# List of parts needed for Cam Upgrade



## SIXO GTO (Nov 7, 2013)

Hey , im gathering parts for this winters 2014-2015 storage project & I was thinking the Vengeance Racing VRX5 cam 236/238 .601/.605 113+2 LSA & Vengeance Racing Dual Spring Kit- .660 Lift/Titanium Retainers Spring specs are 155 lbs @ 1.780", 380 lbs @ 1.180", 400 lbs @ 1.130, coild bind @ 1.070" also Cloyes Race Billet True Roller Single Row Timing Set w/upgraded extreme duty z chain .Melling Hi Volume Oil Pump .... ARP Camshaft Retainer Plate Bolt Kit ,ARP Harmonic Balancer Bolt & ARP LS Cam Bolts ..GM LS2 / 3 Front Cover Kit Includes:Cover / Gasket / Seal / Cam Position Sensor .....Anything else im missing or I should upgrade/replace ??? I just want to do this 1 time ! ! !


----------



## Qnko (Jun 8, 2014)

I have a vengeance set up. Vindicator cam, trickflow heads , fast 102, NW 102. You are missing the rocker arms. Best way is to upgrade the stock ones with a trunion kit. Call them and they will sell you the perfect set up.

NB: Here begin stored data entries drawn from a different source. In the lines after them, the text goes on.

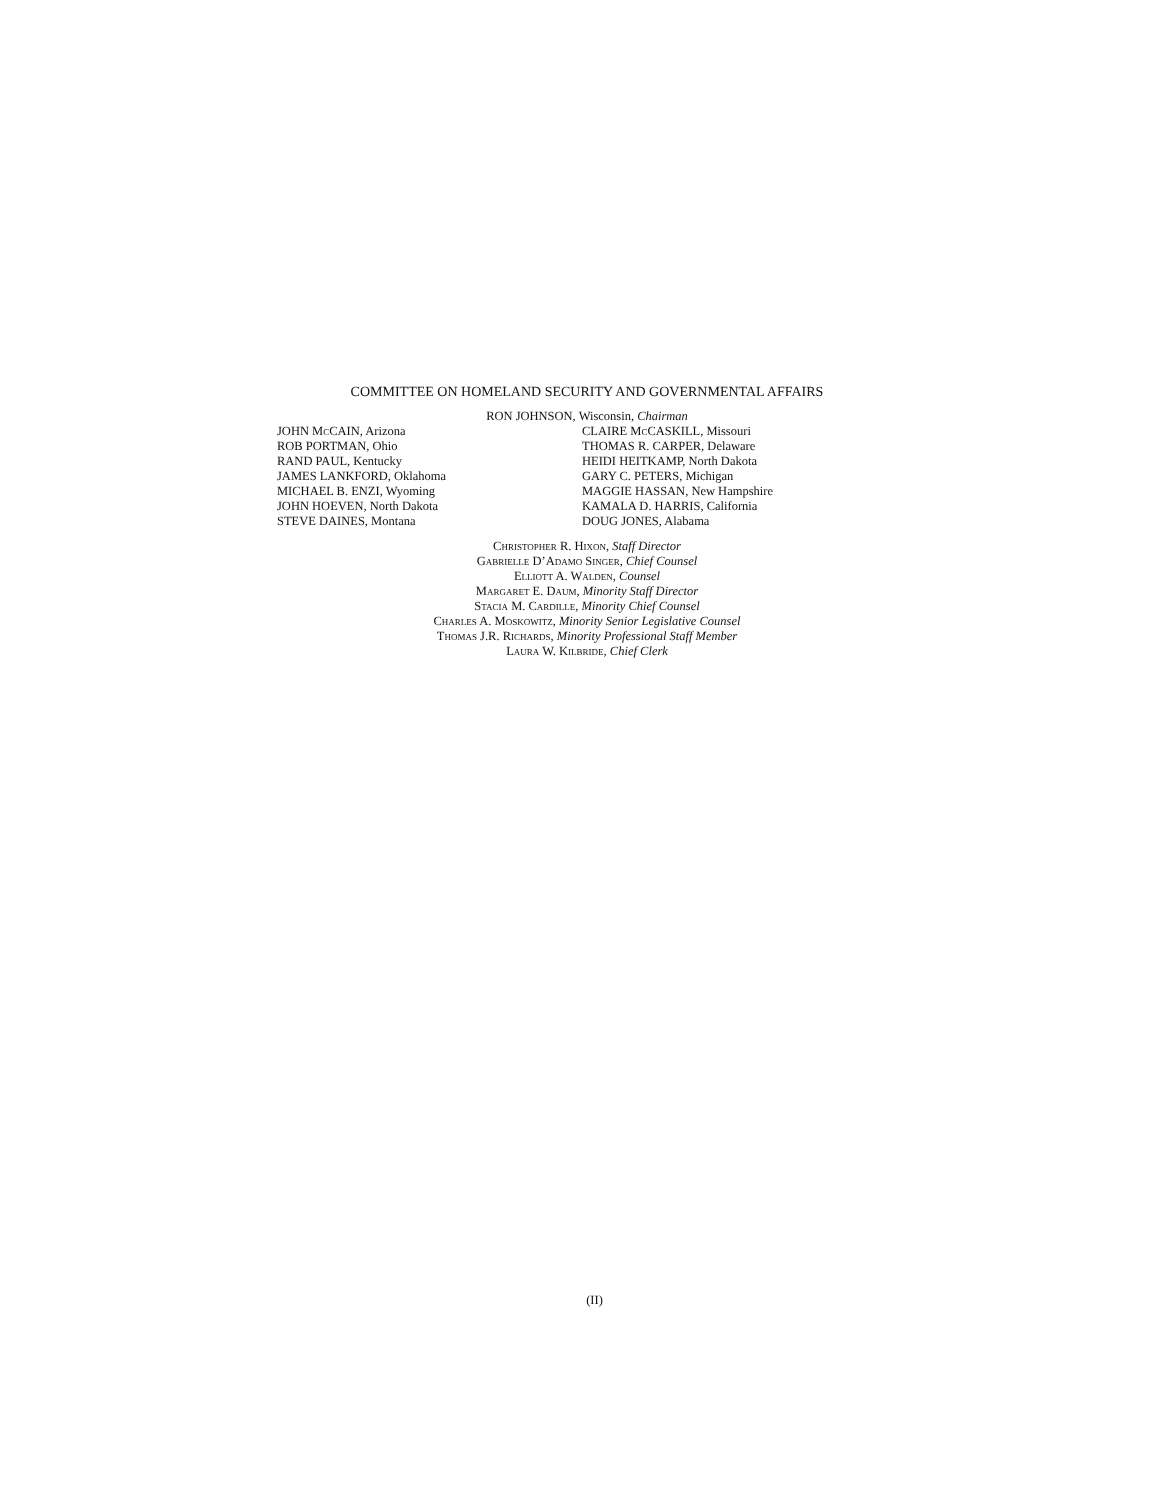COMMITTEE ON HOMELAND SECURITY AND GOVERNMENTAL AFFAIRS
RON JOHNSON, Wisconsin, Chairman
JOHN Mc CAIN, Arizona
ROB PORTMAN, Ohio
RAND PAUL, Kentucky
JAMES LANKFORD, Oklahoma
MICHAEL B. ENZI, Wyoming
JOHN HOEVEN, North Dakota
STEVE DAINES, Montana
CLAIRE Mc CASKILL, Missouri
THOMAS R. CARPER, Delaware
HEIDI HEITKAMP, North Dakota
GARY C. PETERS, Michigan
MAGGIE HASSAN, New Hampshire
KAMALA D. HARRIS, California
DOUG JONES, Alabama
Christopher R. Hixon, Staff Director
Gabrielle D’Adamo Singer, Chief Counsel
Elliott A. Walden, Counsel
Margaret E. Daum, Minority Staff Director
Stacia M. Cardille, Minority Chief Counsel
Charles A. Moskowitz, Minority Senior Legislative Counsel
Thomas J.R. Richards, Minority Professional Staff Member
Laura W. Kilbride, Chief Clerk
(II)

Also I think that the cam you want is too big and will be limited by the stock heads and intake. Once you change the cam your drivability will suck so you will need gears, once you open the rear end you might as well get a truetrac. Then the clutch will give up so you would need to upgrade. 
Power is very addictive. When I got my car I just wanted a CAI. 2 years and 15,000$ later for parts only ( I did all the work myself) my car is finally ready ( there is nothing more that I can buy). Good luck. If you are on a budget stay bellow 230 duration.


----------